Oltre a Caminito, Malaguti e Nori, i giudici del Premio Campiello hanno scelto anche “La felicità degli altri” di Carmen Pellegrino. Al quinto posto per numero di voti ricevuti c’è poi “Il libro delle case” di Andrea Bajani. Nei temi trattati è possibile una certa omogeneità, considerando anche l’emergenza sanitaria. Infatti, le opere che sono giunte in finale mettono in evidenza il bisogno dell’altro che caratterizza la società contemporanea.

Campiello giovani

Alice Scalas Bianco ha 18 anni e vive a Vigevano e ha vinto il Premio Campiello under 22 con il racconto “Ritratto a Parigi”. Marco Dalla Bernardina, Presidente dei Giovani Imprenditori di Confindustria Veneto, ha consegnato il riconoscimento illustrando le motivazioni. La neodiplomata al liceo classico dimostra uno stile proprio che supera i luoghi comuni per diventare narrazione letteraria.

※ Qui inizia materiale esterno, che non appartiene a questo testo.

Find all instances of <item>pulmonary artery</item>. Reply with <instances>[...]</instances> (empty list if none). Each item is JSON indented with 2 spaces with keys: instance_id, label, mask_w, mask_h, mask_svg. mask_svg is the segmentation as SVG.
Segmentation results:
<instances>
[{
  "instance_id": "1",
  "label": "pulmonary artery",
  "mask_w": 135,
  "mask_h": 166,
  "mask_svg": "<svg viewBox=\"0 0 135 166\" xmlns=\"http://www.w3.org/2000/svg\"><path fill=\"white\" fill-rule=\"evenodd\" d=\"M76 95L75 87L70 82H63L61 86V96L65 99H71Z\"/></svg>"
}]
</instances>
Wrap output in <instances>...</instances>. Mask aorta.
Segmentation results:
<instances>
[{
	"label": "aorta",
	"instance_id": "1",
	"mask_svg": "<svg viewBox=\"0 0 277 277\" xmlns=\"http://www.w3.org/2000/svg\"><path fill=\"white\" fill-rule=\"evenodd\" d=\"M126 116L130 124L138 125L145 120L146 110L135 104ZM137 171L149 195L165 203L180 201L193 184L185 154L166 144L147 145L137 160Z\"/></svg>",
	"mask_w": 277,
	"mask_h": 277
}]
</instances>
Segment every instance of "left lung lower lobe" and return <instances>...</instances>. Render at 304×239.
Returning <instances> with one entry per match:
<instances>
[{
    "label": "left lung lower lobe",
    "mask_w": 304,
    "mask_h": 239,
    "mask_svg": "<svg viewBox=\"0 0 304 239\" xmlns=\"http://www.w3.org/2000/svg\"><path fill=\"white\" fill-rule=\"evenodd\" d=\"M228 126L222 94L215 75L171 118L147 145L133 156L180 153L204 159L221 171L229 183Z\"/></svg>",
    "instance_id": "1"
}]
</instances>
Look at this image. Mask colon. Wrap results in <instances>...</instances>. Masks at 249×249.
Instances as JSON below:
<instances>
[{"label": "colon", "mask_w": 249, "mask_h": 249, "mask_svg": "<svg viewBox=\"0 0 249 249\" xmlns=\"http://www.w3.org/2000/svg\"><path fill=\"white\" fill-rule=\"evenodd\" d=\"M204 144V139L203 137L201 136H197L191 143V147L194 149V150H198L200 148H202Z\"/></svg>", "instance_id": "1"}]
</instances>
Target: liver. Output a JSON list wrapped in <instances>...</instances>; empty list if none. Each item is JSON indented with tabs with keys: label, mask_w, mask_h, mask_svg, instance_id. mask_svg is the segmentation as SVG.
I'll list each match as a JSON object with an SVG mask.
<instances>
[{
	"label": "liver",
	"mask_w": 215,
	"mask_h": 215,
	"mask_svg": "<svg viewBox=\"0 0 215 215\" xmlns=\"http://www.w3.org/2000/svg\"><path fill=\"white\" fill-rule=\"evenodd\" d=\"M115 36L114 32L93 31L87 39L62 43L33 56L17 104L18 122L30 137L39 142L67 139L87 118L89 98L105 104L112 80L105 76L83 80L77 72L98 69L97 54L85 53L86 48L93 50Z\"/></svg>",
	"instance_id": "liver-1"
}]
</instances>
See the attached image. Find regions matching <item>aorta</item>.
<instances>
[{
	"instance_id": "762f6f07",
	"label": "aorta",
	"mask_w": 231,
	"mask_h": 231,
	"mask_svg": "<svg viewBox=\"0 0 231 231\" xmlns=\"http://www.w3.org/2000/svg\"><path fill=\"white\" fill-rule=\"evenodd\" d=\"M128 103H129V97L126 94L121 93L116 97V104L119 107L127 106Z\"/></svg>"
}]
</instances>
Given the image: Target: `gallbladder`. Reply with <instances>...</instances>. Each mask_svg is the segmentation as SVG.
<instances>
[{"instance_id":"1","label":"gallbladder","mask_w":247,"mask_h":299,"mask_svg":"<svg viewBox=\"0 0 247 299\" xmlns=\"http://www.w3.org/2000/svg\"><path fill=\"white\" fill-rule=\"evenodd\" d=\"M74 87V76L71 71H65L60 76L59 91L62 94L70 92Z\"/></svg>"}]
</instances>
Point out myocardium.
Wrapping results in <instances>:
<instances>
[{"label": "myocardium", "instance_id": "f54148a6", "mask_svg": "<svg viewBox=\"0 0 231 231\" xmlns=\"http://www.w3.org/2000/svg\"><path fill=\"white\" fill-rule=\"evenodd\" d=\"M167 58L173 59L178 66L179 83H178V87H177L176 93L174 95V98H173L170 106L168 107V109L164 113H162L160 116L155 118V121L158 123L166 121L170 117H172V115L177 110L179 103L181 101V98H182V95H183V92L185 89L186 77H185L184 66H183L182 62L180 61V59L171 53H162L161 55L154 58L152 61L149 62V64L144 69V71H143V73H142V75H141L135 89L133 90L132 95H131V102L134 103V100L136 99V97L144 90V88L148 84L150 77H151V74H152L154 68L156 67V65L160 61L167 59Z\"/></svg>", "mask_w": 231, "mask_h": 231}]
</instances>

Premio Campiello a Giulia Caminito con “L’acqua del lago non è mai dolce”

Gaia cresce in una famiglia in cui il padre è disabile e la madre Antonia si occupa di lui. La donna è onesta e di sani principi e insegna quindi alla figlia a essere indipendente. La ragazza affronta la vita con disinvoltura, anche ribellandosi alle convenzioni sociali. La storia è ambientata sul lago di Bracciano e indaga la giovinezza, la voglia di libertà e le sfide dell’età. Il libro è in vendita a 17,10 €.